Wall Street estimates AAP’s earnings per share (EPS) to be -$0.82 for the quarter ending March 2025. The revenue is projected to be approximately $2.51 billion, a decrease of 26.6% from the same quarter last year. These figures highlight the financial challenges AAP is currently facing.
Over the past 30 days, analysts have revised the consensus EPS estimate downward by 3.6%. This revision suggests a reevaluation of AAP’s financial performance, which could influence the stock’s short-term price movement. If the actual earnings exceed expectations, the stock might see an upward trend. Conversely, if the results fall short, a decline in stock price is likely.
AAP’s financial ratios further illustrate its current challenges. The company has a negative price-to-earnings (P/E) ratio of approximately -5.75, indicating negative earnings. The price-to-sales ratio is about 0.20, suggesting the stock is valued at 20 cents for every dolxlar of sales. Additionally, the enterprise value to sales ratio is around 0.38, reflecting the company’s total valuation relative to its sales.

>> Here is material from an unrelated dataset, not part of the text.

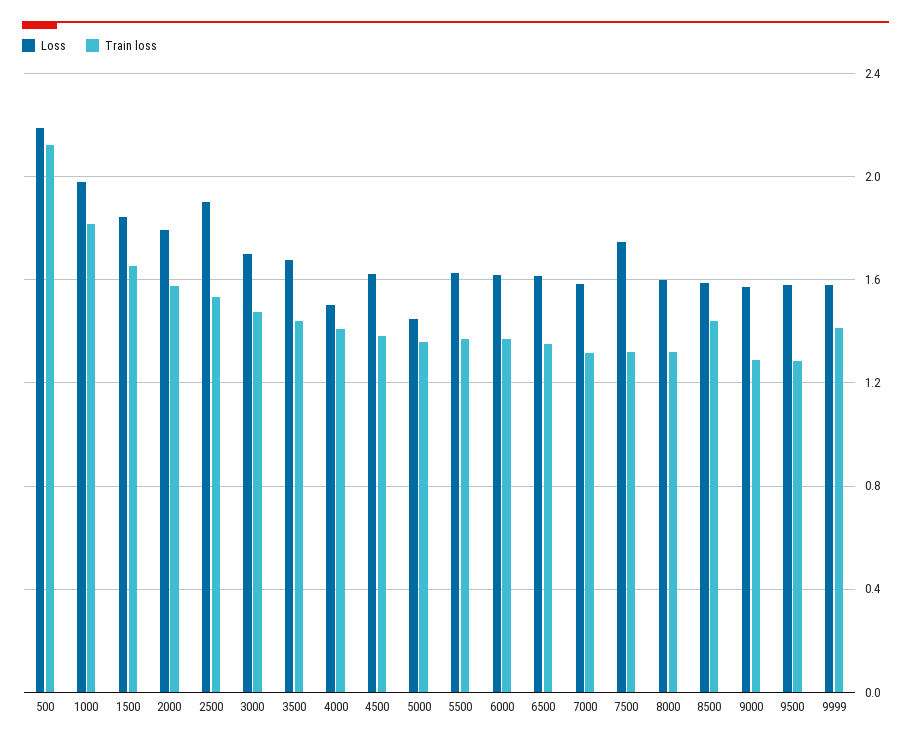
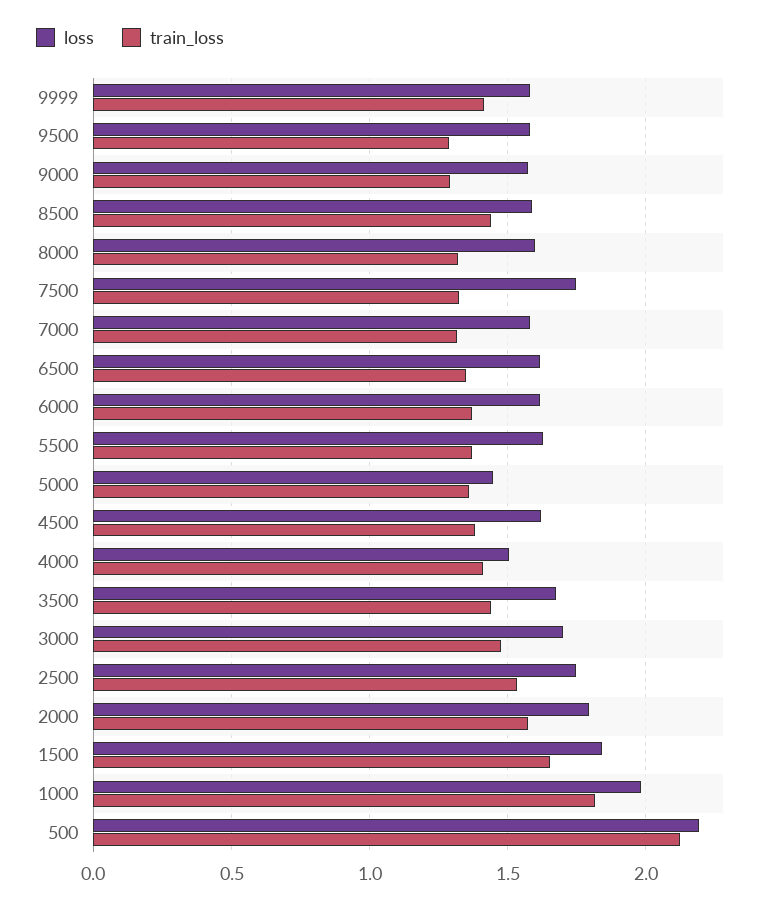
Loss, 2500: 1.9 -> 1.75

The company’s debt-to-equity ratio stands at about 1.70, indicating a relatively high level of debt compared to its equity. However, AAP maintains a current ratio of approximately 1.32, suggesting it has a reasonable level of liquidity to cover short-term liabilities. The upcoming earnings report and management’s discussion will be crucial in determining the sustainability of any immediate price changes and future earnings projections.